1) Statisticians need to let academics who are not that know they are doing this stuff wrong. Perhaps they need a stats help line (that would never work).
2) Much of the literature on statisics is (as best I can judge) incorrect. But the people using it, practisioners and academics alike, are unlikely to know this. I find that very concerning which is why I bring it up.
3) Statisticians disagree a lot among themself. I am not sure if this is one of those areas or not.

I like, obviously, to discuss interesting stuff as well. But I feel a little guilty if I think I might be messing up the original poster by raising these issues. I take consolation from the fact that they probably forgot it long ago since they have not posted here in while :)

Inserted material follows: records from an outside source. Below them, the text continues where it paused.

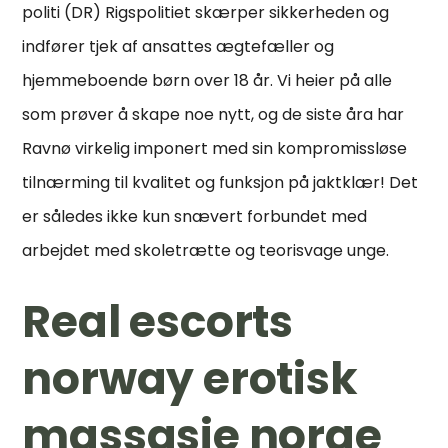
politi (DR) Rigspolitiet skærper sikkerheden og
indfører tjek af ansattes ægtefæller og
hjemmeboende børn over 18 år. Vi heier på alle
som prøver å skape noe nytt, og de siste åra har
Ravnø virkelig imponert med sin kompromissløse
tilnærming til kvalitet og funksjon på jaktklær! Det
er således ikke kun snævert forbundet med
arbejdet med skoletrætte og teorisvage unge.
Real escorts
norway erotisk
massasje norge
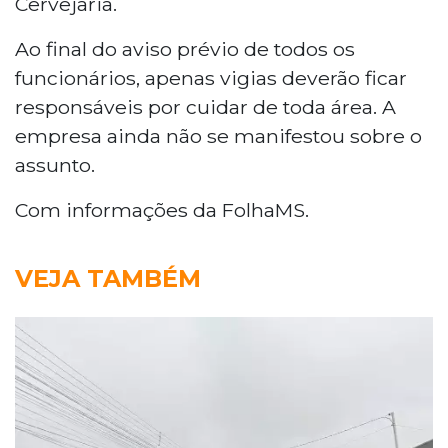
Cervejaria.
Ao final do aviso prévio de todos os
funcionários, apenas vigias deverão ficar
responsáveis por cuidar de toda área. A
empresa ainda não se manifestou sobre o
assunto.
Com informações da FolhaMS.
VEJA TAMBÉM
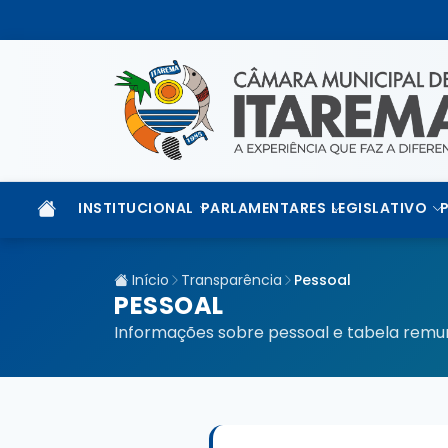
INSTITUCIONAL
PARLAMENTARES
LEGISLATIVO
Início
Transparência
Pessoal
PESSOAL
Informações sobre pessoal e tabela remu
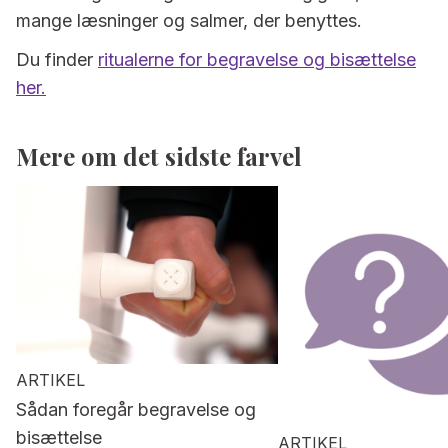
mange læsninger og salmer, der benyttes.
Du finder
ritualerne for begravelse og bisættelse
her.
Mere om det sidste farvel
ARTIKEL
Sådan foregår begravelse og
bisættelse
ARTIKEL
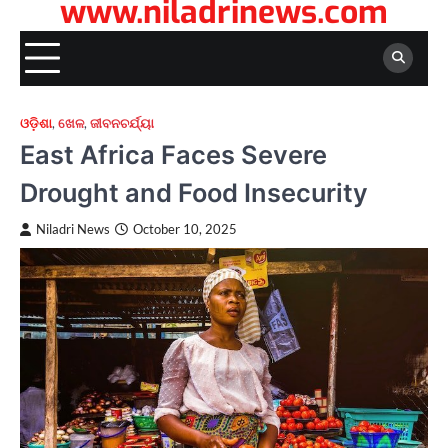
www.niladrinews.com
ଓଡ଼ିଶା
,
ଖେଳ
,
ଜୀବନଚର୍ଯ୍ୟା
East Africa Faces Severe
Drought and Food Insecurity
Niladri News
October 10, 2025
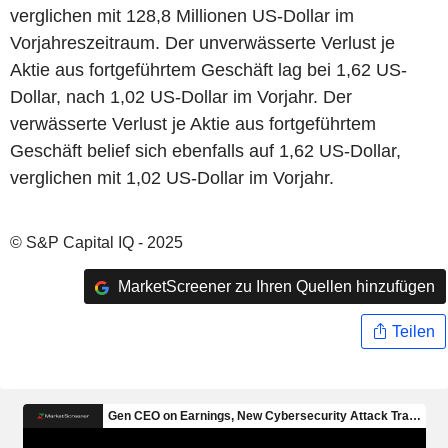
verglichen mit 128,8 Millionen US-Dollar im
Vorjahreszeitraum. Der unverwässerte Verlust je
Aktie aus fortgeführtem Geschäft lag bei 1,62 US-
Dollar, nach 1,02 US-Dollar im Vorjahr. Der
verwässerte Verlust je Aktie aus fortgeführtem
Geschäft belief sich ebenfalls auf 1,62 US-Dollar,
verglichen mit 1,02 US-Dollar im Vorjahr.
© S&P Capital IQ - 2025
MarketScreener zu Ihren Quellen hinzufügen
Teilen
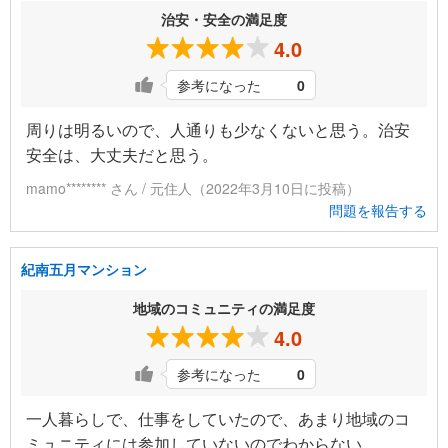
治安・安全の満足度
4.0
参考になった
0
周りは明るいので、人通りも少なくないと思う。治安
安全は、大丈夫だと思う。
mamo******** さん / 元住人（2022年3月10日に投稿）
問題を報告する
紀南五月マンション
地域のコミュニティの満足度
4.0
参考になった
0
一人暮らしで、仕事をしていたので、あまり地域のコ
ミュニティには参加していないのでわからない。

I get the feeling that your view is that if a majority of academics use a particular technique or have a particular belief, than that perhaps is something of a justification for us or other researchers to use that technique or believe that thing too.
Actually I don't believe that at all. I really am concerned, given the amount of time I spend on reading stats and taking classes in it, just how often things I swore were true may not be. It makes me wonder just how much analysis in academics and practisioner, is simply invalid. Because it is based on false information about statistics.
 

Dason

Ambassador to the humans
#20
1) Statisticians need to let academics who are not that know they are doing this stuff wrong. Perhaps they need a stats help line (that would never work).
I actually (semi) provided this service last year. Consulting was available for anybody that wanted it in the Ag department. We used to help the engineers too but then they stopped supplementing our funding so we stopped helping them. So it wasn't free but the people that actually came to us didn't have to pay a direct fee.
3) Statisticians disagree a lot among themself. I am not sure if this is one of those areas or not.
This particular topic isn't really one that is disagreed on. A linear model has the form Y = XB + e where E[e] = 0 blah blah blah typically we add the assumption of e ~ N(0, sigma^2). Not much to disagree on. It's easy to get messed up on but I don't know of any disagreement because it's easy enough to just point to the theory in this case and be like "nope - we only need normality on the error term" (and actually we don't really even need to for OLS to "work" - only if we care about small sample inference).

I like, obviously, to discuss interesting stuff as well. But I feel a little guilty if I think I might be messing up the original poster by raising these issues. I take consolation from the fact that they probably forgot it long ago since they have not posted here in while :)
If we get far enough off topic and it seems like the OP still cares about their topic one of us mods will merge the off topic stuff into a separate thread (like I did with the MLE thread) so don't worry about it.